**ASSIGNMENT 1:**
Answer these questions about the research statement on lasers and quantum control:
(a) What are high harmonics from strongly driven molecules and atoms a source of?
(b) In which two systems has the recent quantum control work controlled photoisomerization?
(c) The most extensive work concerns atoms and molecules in laser fields greater than what strength?
**ASSIGNMENT 2:**
Could you carry the research statement on lasers and quantum control forward from its final sentence?

Department of Applied Physics

Lasers and Accelerators

I work in many areas of ultrafast laser science and technology, and also work in areas that are related to x-ray free electron laser performance and science applications. The PULSE Institute is devoted to science and applications of these sources and as PULSE Director I encourage this. I have taught lecture courses and laboratory courses in laser science and optical science, although I have never developed my own courses in those subjects. I am particularly interested in two areas of laser technology that relate directly to my research in quantum control. The first is the production of high harmonics from strongly driven molecules and atoms. This is a source of sub-femtosecond pulses. The second area of particular interest right now is optical pulse shaping of extremely short wavelength radiation, in the ultraviolet to soft x-ray range, in order to produce sources of interest in ultrafast atomic physics.

Nanoscience and Quantum Engineering

One of my principal research themes is ultrafast quantum control. This is the engineering of electromagnetic fields to guide quantum evolution in atomic, molecular, and chemical systems. I have taught, and would like to teach again, an advanced graduate course in quantum control, emphasizing the application of learning search algorithms, optimal control theories, statistical analysis, and pulse shape engineering to quantum systems. My recent work in quantum control has involved control of photoisomerization in two systems: Bacteriorhodopsin; and cyclohexadiene. I have also a long history of studies of control in Rydberg wave packets, and in atoms driven by strong lasers. My most extensive work is the interaction of atoms and molecules with laser fields of greater than one volt per angstrom. I got into this field shortly after the discovery of above-threshold ionization, and my students and I have made very many contributions to the current good level of understanding of the role of ponderomotive forces in these systems, and the application of quantum-classical correspondence to these phenomena. My current interest in this area is in ultrastrong x-ray fields and their interaction with atoms and molecules; and the use of strong fields to produce special and useful nonstationary states of atoms and molecules.

**RECORDS SUPPLIED:**
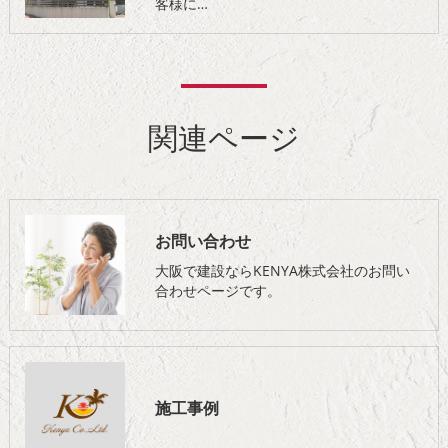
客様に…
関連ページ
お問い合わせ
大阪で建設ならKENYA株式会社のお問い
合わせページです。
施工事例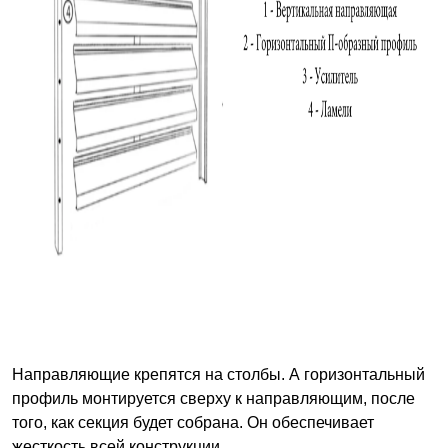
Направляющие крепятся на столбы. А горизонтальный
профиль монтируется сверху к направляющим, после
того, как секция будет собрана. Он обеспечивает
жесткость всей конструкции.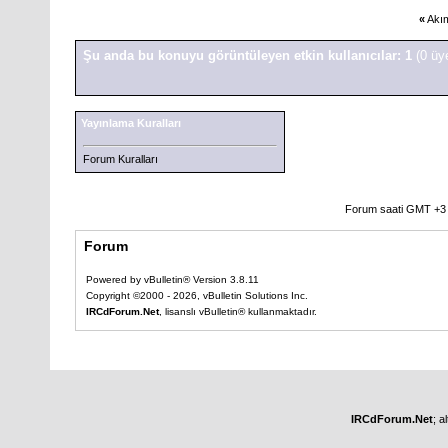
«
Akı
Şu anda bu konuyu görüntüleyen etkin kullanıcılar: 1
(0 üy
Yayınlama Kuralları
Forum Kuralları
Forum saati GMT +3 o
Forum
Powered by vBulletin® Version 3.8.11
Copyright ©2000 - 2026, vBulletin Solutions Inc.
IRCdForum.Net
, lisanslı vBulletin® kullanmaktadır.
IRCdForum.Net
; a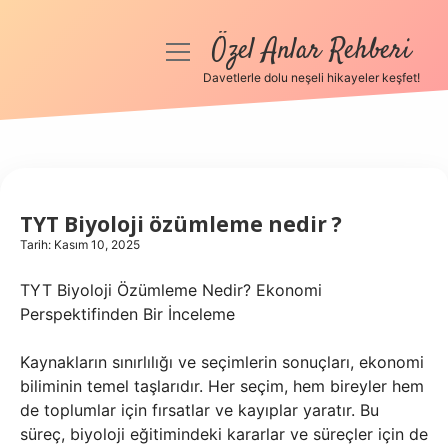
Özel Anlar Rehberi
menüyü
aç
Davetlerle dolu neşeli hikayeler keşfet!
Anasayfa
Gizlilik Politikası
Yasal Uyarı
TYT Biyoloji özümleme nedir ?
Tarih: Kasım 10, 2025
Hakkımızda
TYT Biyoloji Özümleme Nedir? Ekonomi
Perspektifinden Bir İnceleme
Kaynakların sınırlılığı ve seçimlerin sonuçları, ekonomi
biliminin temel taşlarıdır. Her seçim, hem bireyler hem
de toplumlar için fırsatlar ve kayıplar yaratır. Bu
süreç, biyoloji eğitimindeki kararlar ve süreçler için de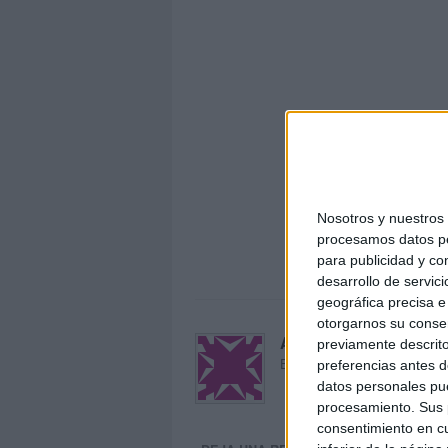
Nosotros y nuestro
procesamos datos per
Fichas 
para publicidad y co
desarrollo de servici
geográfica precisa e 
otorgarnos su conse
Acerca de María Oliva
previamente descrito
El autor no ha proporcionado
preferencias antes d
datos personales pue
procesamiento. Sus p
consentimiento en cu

---

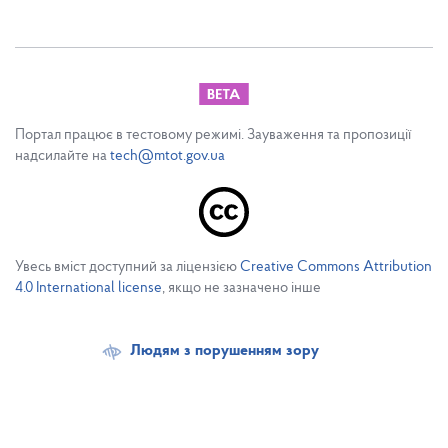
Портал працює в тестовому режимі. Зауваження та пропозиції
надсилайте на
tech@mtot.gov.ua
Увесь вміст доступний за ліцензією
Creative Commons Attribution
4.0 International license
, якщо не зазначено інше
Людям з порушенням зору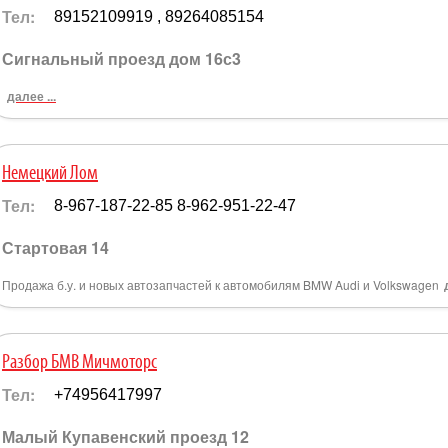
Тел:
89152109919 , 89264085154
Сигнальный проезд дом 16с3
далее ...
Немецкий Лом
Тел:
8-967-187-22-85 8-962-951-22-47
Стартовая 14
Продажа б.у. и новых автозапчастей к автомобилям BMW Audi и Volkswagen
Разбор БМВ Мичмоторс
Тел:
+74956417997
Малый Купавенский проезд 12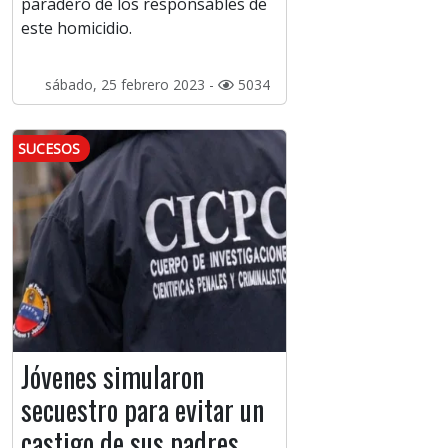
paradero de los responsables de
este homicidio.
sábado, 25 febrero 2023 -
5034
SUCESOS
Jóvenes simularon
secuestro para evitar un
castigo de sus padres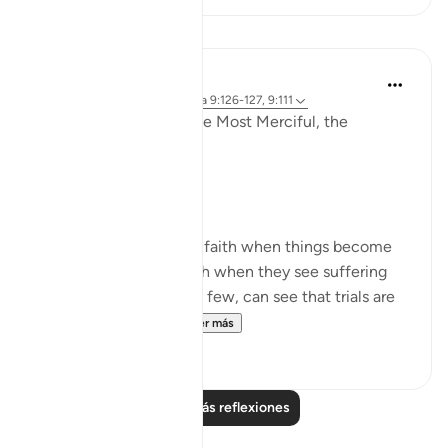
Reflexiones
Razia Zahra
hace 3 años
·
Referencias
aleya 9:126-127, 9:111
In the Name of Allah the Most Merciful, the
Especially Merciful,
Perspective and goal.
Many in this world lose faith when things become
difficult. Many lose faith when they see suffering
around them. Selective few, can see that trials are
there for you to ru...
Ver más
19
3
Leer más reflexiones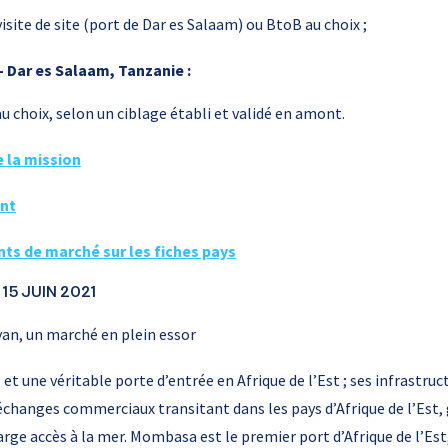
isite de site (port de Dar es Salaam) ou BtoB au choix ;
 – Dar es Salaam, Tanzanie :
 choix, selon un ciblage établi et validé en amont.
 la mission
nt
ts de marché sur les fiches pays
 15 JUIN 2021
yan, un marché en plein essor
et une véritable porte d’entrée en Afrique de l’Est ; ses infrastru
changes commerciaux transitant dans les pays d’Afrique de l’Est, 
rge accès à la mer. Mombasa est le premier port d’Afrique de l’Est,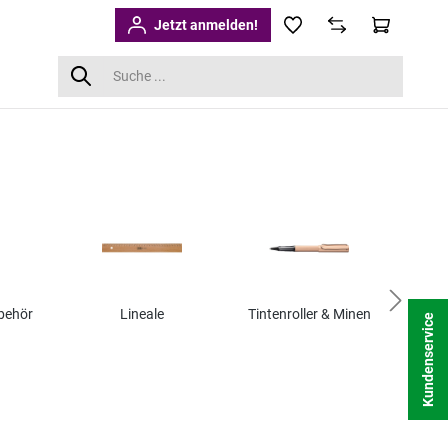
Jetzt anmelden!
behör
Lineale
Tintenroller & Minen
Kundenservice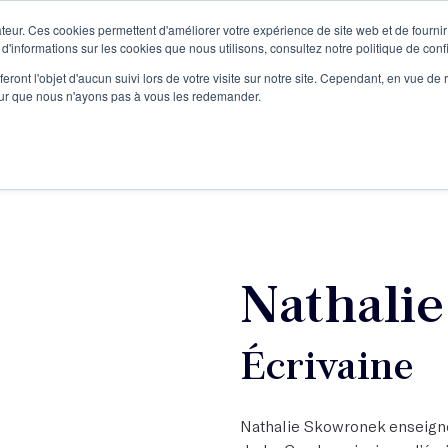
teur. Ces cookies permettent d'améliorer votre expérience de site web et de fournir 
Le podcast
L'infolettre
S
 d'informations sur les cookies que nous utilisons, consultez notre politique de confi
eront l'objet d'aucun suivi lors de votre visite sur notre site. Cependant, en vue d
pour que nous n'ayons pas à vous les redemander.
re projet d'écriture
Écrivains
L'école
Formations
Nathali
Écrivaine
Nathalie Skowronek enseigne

---

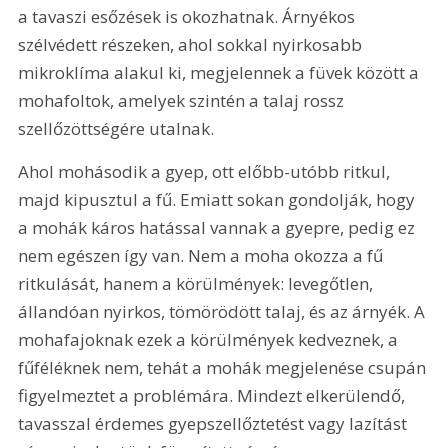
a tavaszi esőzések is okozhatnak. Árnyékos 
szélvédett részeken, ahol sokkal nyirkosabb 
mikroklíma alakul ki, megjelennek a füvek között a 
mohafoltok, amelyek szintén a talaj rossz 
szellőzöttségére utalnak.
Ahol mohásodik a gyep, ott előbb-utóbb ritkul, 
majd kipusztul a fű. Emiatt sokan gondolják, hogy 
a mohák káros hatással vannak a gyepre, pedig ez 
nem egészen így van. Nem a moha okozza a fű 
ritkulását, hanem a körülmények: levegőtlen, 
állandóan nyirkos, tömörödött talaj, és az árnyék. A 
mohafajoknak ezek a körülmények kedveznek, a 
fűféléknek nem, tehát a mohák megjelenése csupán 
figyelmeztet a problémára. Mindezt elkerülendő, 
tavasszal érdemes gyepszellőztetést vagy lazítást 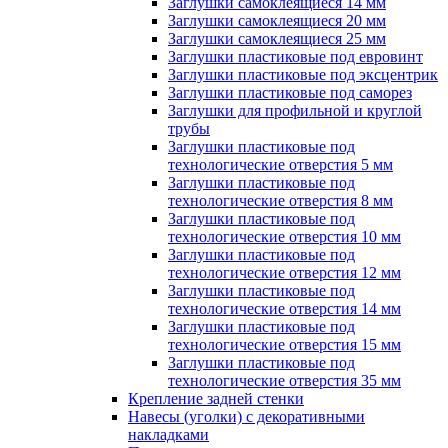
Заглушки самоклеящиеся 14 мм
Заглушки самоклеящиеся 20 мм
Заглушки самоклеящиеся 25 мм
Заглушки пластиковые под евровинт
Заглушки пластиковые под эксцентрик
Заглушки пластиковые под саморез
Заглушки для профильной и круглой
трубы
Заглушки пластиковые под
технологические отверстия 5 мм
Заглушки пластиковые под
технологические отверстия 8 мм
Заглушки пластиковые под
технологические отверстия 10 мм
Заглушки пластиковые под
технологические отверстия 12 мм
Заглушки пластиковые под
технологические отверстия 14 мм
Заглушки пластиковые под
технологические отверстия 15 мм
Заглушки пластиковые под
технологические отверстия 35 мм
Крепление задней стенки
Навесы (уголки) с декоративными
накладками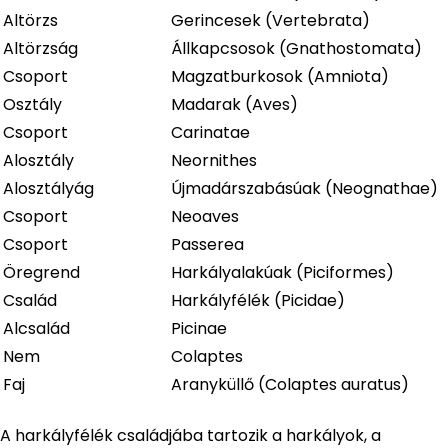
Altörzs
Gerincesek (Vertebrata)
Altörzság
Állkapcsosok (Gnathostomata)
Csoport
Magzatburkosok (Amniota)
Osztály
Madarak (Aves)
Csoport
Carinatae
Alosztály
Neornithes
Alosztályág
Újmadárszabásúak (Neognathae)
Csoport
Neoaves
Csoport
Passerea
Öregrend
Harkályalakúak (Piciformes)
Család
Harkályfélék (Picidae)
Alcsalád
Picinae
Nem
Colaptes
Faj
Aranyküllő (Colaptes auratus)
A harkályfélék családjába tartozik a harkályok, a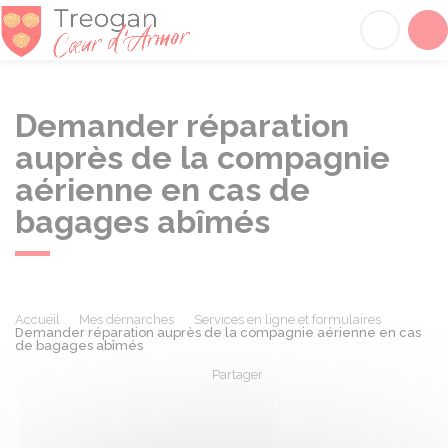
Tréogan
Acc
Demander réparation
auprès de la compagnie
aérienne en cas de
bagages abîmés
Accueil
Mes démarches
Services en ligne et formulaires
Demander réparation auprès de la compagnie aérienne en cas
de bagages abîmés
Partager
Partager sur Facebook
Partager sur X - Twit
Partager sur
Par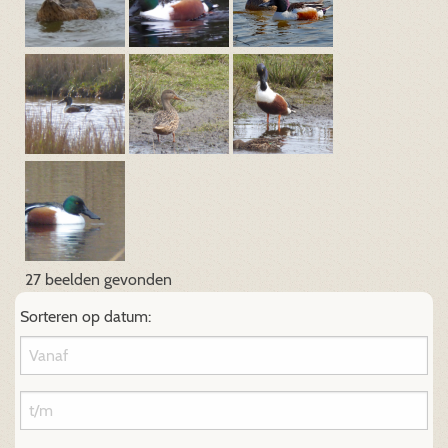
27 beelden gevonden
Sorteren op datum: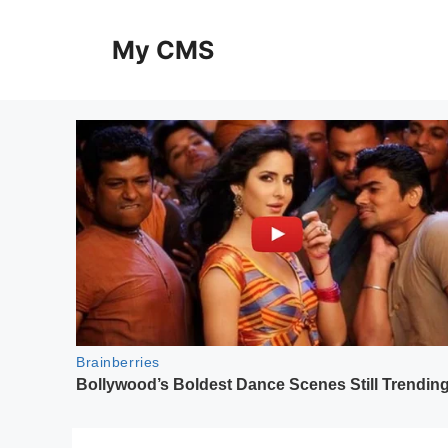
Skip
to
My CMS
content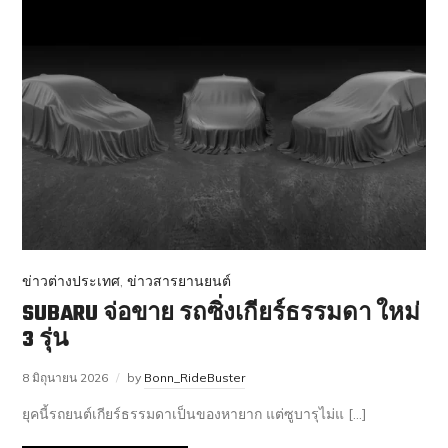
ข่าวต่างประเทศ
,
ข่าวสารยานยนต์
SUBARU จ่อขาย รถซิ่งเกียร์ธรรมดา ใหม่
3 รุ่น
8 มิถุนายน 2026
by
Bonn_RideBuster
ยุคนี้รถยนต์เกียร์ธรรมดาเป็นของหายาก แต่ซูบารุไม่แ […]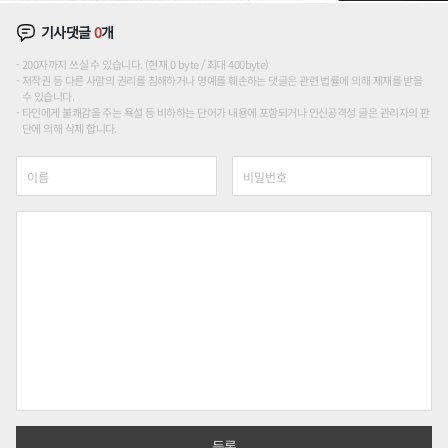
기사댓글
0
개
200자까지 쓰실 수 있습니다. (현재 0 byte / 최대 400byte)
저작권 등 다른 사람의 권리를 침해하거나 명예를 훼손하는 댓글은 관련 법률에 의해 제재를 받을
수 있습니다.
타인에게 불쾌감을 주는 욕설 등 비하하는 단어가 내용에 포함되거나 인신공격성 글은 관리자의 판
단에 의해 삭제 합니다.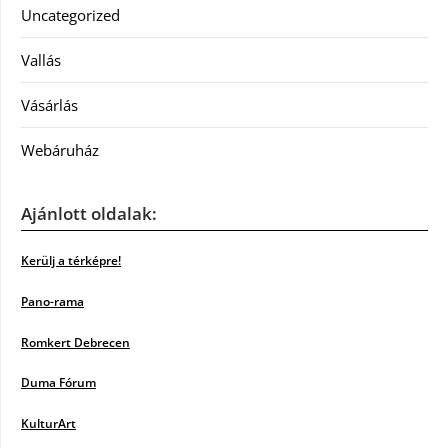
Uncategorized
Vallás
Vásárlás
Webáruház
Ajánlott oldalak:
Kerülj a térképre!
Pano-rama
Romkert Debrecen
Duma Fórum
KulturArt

**WRITTEN REPLY 1:**
(a) Sub-femtosecond pulses.
(b) Bacteriorhodopsin and cyclohexadiene.
(c) One volt per angstrom.

**WRITTEN REPLY 2:**
Condensed Matter Physics

I have an interest in elemental condensed systems in extreme environments produced by laser interactions. I have studied extremely undercooled silicon, and I am currently reviving my interest in this due to new opportunities to study ultracold systems at LCLS. I also worked for several years in the field of ultrafast vuv photoemission spectroscopy, and transient studies of ultrafast excitations and phase transitions using x-ray probes.


My interest in biophysics is in the area of quantum control in rhodopsin, and this might also be extended to some other biologically relevant systems in the future.